A geleira de Huayna Potosi cobria todo o vale e não era uma camada fina de gelo. No ponto mais espesso, chegava a ter 200 metros, cobria pedras. O gelo que levou mais de mil anos para se formar, desapareceu em apenas dez.

Cem metros acima, a geleira, linda e imponente, se derrete diante dos nossos olhos. Por toda parte, a água, aprisionada pelo frio há mais de um milênio, volta a correr.
O gelo está derretendo tão rápido, que é como se estivesse chovendo dentro da fenda. Em dez anos, os Andes bolivianos perderam 40% do seu gelo.

O guia não se conforma. “É triste. Daqui a uns dois anos mais, vai estar mais para dentro e desaparecerá”.

Como Chacaltaya, que hoje é apenas as ruínas do que foi um orgulho nacional. Foi a pista de ski mais alta do planeta, com 5,3 mil metros, mas, no começo dos anos 1990, os cientistas perceberam que a geleira que dava sustentação para a pista, estava derretendo.

A previsão na época foi muito pessimista. Ela não chegaria ao ano de 2015, mas a realidade foi pior. A pista de ski não chegou ao século 21 e se reduziu a uma manchinha de gelo lá no alto.

A temperatura na Bolívia já subiu quase 1ºC, mas o que provoca o desastre é a mudança no padrão de chuvas. Sem chuva, não há neve para repor. Mais tempo de sol, mais calor nas pedras.
Por causa da seca, boa parte da Bolívia declarou estado de emergência.

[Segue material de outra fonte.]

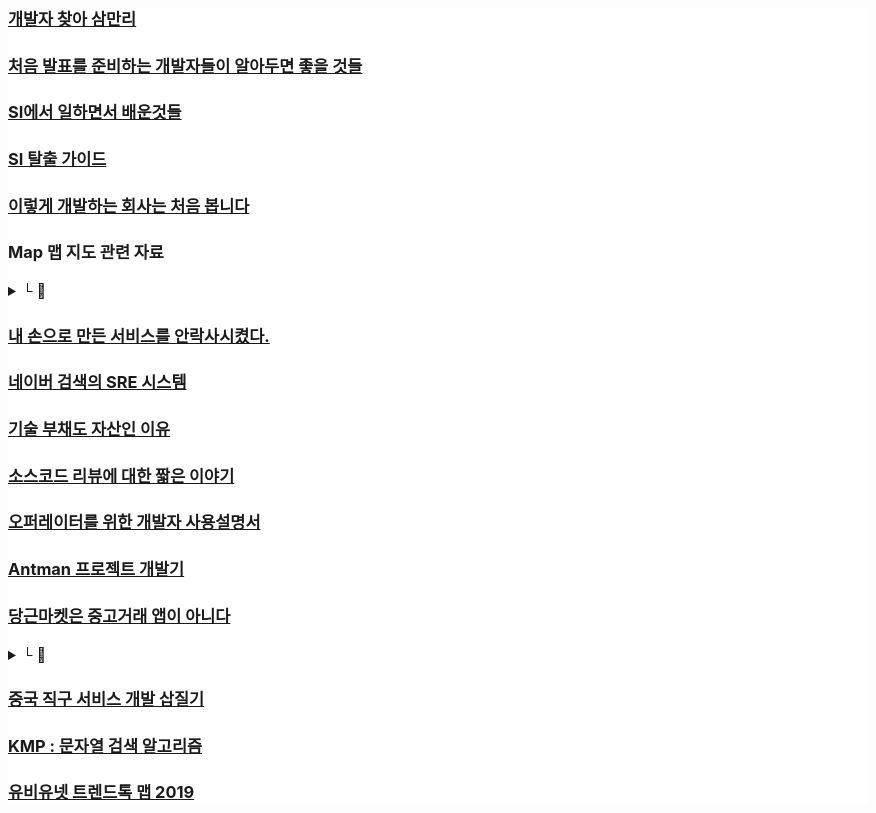 ### [개발자 찾아 삼만리](https://hl1itj.tistory.com/208)

### [처음 발표를 준비하는 개발자들이 알아두면 좋을 것들](https://rinae.dev/posts/things-to-know-when-you-prepare-presentation-first-time)

### [SI에서 일하면서 배운것들](https://m.youtube.com/watch?feature=share&v=tLHNsb7oM1Q)

### [SI 탈출 가이드](http://blog.hwang.gg/20190508/)

### [이렇게 개발하는 회사는 처음 봅니다](https://brunch.co.kr/@jamess/24)

### Map 맵 지도 관련 자료 
<details><summary> └  🔗 </summary></details>

### [내 손으로 만든 서비스를 안락사시켰다.](https://brunch.co.kr/@kanghyeopernl/13)

### [네이버 검색의 SRE 시스템](https://d2.naver.com/helloworld/2047663)

### [기술 부채도 자산인 이유](https://soojin.ro/blog/technical-debt)

### [소스코드 리뷰에 대한 짧은 이야기](https://velog.io/@zetlos/%EC%86%8C%EC%8A%A4%EC%BD%94%EB%93%9C-%EB%A6%AC%EB%B7%B0%EC%97%90-%EB%8C%80%ED%95%9C-%EC%A7%A7%EC%9D%80-%EC%9D%B4%EC%95%BC%EA%B8%B0)

### [오퍼레이터를 위한 개발자 사용설명서](https://brunch.co.kr/@operator/18)

### [Antman 프로젝트 개발기](https://engineering.linecorp.com/ko/blog/antman-project-development-story/)

### [당근마켓은 중고거래 앱이 아니다](https://byline.network/2020/02/26-89/)
<details><summary> └  📝 </summary></details>

### [중국 직구 서비스 개발 삽질기](https://www.popit.kr/%EC%A4%91%EA%B5%AD-%EC%A7%81%EA%B5%AC-%EC%84%9C%EB%B9%84%EC%8A%A4-%EA%B0%9C%EB%B0%9C-%EC%82%BD%EC%A7%88%EA%B8%B0/)

### [KMP : 문자열 검색 알고리즘](https://bowbowbow.tistory.com/6)

### [유비유넷 트렌드톡 맵 2019](https://drive.google.com/file/d/10JKMEBXWmijpY1m10TfTM9HWoTkXbjCE/view)

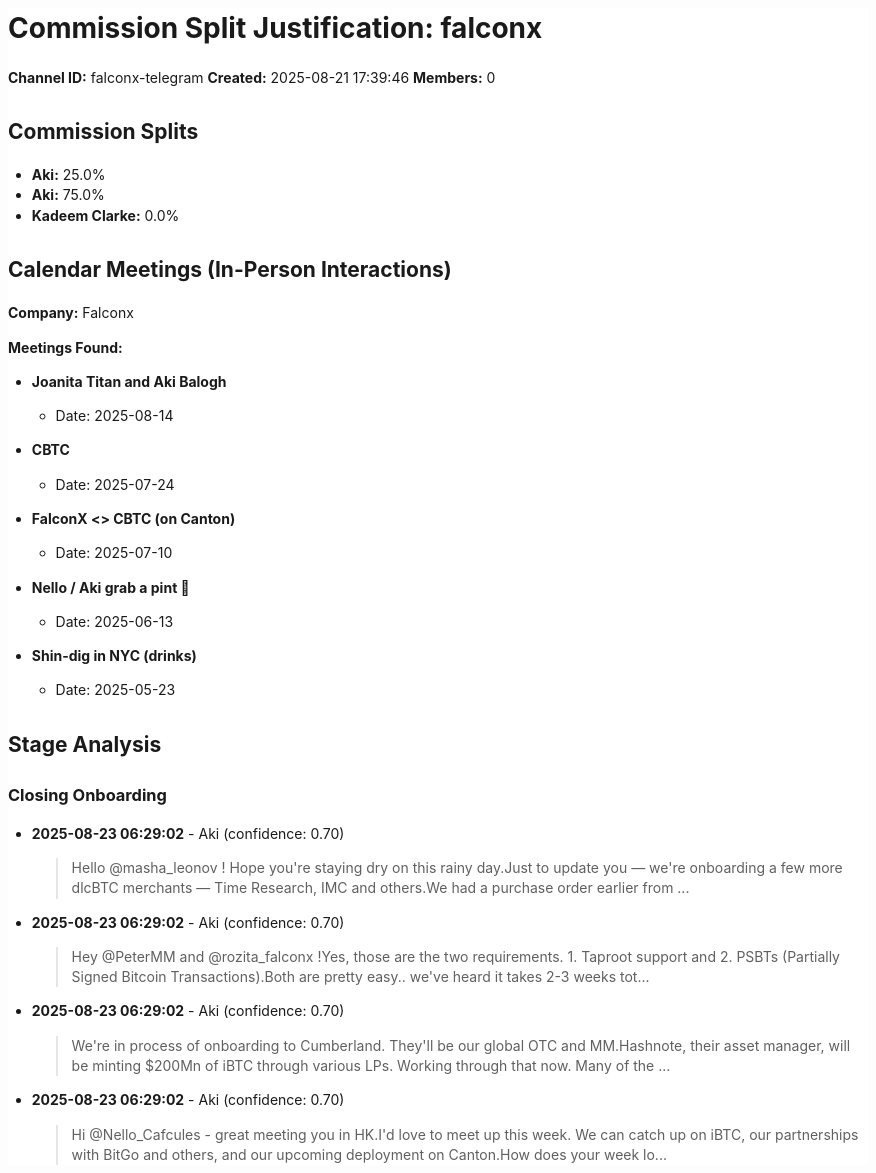 # Commission Split Justification: falconx

**Channel ID:** falconx-telegram
**Created:** 2025-08-21 17:39:46
**Members:** 0

## Commission Splits

- **Aki:** 25.0%
- **Aki:** 75.0%
- **Kadeem Clarke:** 0.0%

## Calendar Meetings (In-Person Interactions)

**Company:** Falconx

**Meetings Found:**

- **Joanita Titan and Aki Balogh**
  - Date: 2025-08-14

- **CBTC**
  - Date: 2025-07-24

- **FalconX <> CBTC (on Canton)**
  - Date: 2025-07-10

- **Nello / Aki grab a pint 🍺**
  - Date: 2025-06-13

- **Shin-dig in NYC (drinks)**
  - Date: 2025-05-23

## Stage Analysis

### Closing Onboarding

- **2025-08-23 06:29:02** - Aki (confidence: 0.70)
  > Hello @masha_leonov !  Hope you're staying dry on this rainy day.Just to update you — we're onboarding a few more dlcBTC merchants — Time Research, IMC and others.We had a purchase order earlier from ...

- **2025-08-23 06:29:02** - Aki (confidence: 0.70)
  > Hey @PeterMM and @rozita_falconx !Yes, those are the two requirements. 1. Taproot support and 2. PSBTs (Partially Signed Bitcoin Transactions).Both are pretty easy.. we've heard it takes 2-3 weeks tot...

- **2025-08-23 06:29:02** - Aki (confidence: 0.70)
  > We're in process of onboarding to Cumberland. They'll be our global OTC and MM.Hashnote, their asset manager, will be minting $200Mn of iBTC through various LPs. Working through that now. Many of the ...

- **2025-08-23 06:29:02** - Aki (confidence: 0.70)
  > Hi @Nello_Cafcules - great meeting you in HK.I'd love to meet up this week. We can catch up on iBTC, our partnerships with BitGo and others, and our upcoming deployment on Canton.How does your week lo...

Na região de La Paz, as represas estão com menos de 10% da capacidade. Ao lado da capital, El Alto, um milhão de habitantes, a maioria vinda do campo, descobre que lá também falta água.

Dona Alessandra faz estoque. Ela diz que na maior parte dos dias, não tem nada. “Quando era pequena, nevava até quase a altura dos joelhos”, ela conta. “Nevava uma semana, três dias. Agora, é uma hora e sai o sol”.

Parte da família dela foi embora para o Brasil.

O que hoje é imigração ilegal pode se tornar uma crise de refugiados do clima. Nossos rios mais importantes, do Amazonas ao Paraná, tem as nascentes na Bolívia. O desastre não reconhece fronteiras.